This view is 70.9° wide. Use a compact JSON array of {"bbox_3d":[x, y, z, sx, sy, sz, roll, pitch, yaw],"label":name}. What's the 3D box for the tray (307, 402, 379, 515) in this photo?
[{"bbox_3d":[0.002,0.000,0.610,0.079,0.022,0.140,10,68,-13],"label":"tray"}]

────────────────────

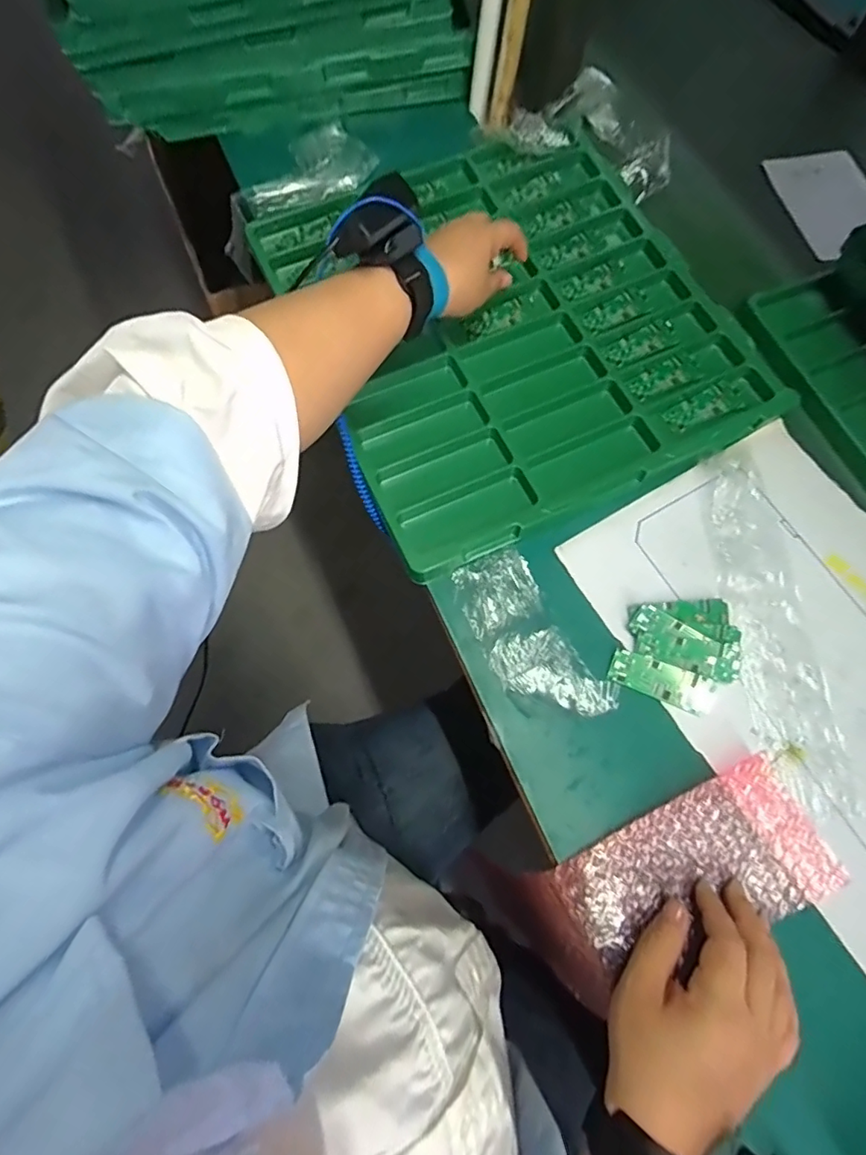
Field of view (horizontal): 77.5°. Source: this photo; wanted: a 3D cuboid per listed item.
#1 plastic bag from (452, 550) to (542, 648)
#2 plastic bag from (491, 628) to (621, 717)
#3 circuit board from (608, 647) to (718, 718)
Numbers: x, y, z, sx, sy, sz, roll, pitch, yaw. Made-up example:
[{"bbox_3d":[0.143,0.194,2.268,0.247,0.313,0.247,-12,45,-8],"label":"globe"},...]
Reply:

────────────────────

A line counts if it holds the word "plastic". Work out how many lines in the listing count, and give only that number.

2